Source records
---*---

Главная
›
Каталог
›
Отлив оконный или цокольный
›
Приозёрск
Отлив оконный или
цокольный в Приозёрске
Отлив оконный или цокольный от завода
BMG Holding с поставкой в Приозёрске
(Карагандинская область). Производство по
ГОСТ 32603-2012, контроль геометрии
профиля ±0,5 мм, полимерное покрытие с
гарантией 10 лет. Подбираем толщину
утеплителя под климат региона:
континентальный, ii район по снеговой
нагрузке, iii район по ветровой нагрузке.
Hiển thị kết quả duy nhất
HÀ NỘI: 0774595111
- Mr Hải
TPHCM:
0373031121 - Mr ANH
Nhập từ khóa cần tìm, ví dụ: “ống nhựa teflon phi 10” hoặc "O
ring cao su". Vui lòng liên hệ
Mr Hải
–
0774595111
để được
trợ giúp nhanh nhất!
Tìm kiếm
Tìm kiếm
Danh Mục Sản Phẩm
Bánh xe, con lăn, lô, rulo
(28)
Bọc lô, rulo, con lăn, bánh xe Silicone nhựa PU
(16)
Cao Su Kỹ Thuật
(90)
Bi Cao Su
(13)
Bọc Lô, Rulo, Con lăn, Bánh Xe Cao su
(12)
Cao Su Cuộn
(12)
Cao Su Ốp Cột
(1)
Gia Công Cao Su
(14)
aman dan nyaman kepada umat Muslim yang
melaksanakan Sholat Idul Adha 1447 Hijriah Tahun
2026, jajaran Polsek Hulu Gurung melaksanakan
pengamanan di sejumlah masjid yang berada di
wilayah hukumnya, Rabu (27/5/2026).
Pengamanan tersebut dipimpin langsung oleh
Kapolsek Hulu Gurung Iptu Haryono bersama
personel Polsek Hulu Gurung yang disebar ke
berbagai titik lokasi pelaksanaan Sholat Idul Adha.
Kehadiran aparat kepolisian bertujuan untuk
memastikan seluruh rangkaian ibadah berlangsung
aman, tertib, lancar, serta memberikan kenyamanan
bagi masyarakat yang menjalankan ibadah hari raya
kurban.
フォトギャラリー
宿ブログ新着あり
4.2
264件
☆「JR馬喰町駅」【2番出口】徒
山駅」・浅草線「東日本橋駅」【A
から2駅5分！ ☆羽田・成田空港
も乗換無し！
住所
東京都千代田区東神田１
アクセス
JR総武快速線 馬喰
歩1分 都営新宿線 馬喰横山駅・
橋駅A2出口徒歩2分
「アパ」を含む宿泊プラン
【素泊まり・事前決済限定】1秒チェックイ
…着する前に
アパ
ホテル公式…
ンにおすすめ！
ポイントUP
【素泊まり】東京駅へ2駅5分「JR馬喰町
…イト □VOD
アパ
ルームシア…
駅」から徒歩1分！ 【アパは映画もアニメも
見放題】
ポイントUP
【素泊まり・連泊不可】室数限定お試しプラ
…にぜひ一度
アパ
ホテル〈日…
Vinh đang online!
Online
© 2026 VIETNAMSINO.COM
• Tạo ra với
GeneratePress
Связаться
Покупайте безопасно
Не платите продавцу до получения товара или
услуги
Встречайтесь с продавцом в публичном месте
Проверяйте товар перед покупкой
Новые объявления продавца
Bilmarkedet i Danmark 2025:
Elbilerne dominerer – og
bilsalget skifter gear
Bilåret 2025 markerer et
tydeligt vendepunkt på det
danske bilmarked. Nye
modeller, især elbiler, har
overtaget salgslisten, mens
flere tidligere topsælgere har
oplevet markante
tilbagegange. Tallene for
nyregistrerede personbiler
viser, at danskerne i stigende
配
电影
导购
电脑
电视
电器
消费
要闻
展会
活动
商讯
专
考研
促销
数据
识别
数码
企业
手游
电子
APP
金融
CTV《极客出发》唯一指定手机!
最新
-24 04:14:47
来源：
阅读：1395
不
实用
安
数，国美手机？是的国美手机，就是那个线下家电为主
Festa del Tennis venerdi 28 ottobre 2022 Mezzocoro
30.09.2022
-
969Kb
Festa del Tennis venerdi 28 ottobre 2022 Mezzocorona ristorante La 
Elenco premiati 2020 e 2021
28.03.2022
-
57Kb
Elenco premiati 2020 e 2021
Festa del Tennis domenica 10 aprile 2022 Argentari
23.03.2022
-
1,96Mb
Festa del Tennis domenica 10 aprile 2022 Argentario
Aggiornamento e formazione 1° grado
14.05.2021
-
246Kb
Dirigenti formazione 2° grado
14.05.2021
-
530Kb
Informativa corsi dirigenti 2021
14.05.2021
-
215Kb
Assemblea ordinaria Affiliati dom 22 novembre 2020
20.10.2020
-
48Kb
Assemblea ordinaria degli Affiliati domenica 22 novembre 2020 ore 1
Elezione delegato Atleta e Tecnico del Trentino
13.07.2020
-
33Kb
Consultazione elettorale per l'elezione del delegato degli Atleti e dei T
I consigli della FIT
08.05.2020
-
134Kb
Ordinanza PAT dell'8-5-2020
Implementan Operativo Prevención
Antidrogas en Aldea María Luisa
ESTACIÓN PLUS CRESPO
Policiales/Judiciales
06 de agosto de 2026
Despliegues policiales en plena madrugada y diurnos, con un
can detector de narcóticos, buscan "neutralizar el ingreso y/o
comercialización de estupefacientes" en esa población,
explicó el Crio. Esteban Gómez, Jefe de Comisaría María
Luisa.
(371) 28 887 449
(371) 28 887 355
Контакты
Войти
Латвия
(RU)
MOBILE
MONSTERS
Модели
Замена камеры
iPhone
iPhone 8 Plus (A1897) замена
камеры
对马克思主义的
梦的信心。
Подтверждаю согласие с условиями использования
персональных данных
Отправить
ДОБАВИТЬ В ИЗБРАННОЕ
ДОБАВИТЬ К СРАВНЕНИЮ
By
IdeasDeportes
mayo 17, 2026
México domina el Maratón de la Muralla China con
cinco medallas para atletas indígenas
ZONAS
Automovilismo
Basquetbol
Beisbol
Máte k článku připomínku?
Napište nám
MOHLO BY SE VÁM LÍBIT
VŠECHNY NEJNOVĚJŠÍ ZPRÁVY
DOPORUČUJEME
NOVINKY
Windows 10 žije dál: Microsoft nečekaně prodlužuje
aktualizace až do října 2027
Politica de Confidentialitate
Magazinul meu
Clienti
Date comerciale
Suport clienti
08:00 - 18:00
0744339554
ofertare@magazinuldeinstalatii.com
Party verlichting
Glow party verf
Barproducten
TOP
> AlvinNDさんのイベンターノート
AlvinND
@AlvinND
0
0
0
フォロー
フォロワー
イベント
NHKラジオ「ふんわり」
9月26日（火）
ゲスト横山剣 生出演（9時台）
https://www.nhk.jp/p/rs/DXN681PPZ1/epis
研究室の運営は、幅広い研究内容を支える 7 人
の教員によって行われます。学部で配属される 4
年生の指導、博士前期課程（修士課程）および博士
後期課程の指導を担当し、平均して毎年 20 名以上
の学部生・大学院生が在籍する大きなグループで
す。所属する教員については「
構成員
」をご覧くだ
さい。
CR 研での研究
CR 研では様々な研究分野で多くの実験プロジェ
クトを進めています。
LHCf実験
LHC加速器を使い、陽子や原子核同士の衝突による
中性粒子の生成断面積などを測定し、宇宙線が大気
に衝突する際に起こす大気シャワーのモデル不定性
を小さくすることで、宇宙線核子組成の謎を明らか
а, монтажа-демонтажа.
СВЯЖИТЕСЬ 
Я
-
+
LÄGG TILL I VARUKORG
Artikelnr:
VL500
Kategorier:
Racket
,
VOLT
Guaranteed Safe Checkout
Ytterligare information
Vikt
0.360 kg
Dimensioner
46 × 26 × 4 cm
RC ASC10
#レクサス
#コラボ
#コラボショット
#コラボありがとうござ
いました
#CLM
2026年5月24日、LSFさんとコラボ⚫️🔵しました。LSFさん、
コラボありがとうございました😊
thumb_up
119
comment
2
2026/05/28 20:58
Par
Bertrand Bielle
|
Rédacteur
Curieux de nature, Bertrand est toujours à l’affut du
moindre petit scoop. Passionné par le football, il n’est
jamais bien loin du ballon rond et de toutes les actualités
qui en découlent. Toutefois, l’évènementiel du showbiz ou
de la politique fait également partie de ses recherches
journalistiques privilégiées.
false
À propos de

---*---

* What you should do:
Lines containing the word "ottobre": copy every one of them from the records above.

* Solution for this exercise:
Festa del Tennis venerdi 28 ottobre 2022 Mezzocoro
Festa del Tennis venerdi 28 ottobre 2022 Mezzocorona ristorante La 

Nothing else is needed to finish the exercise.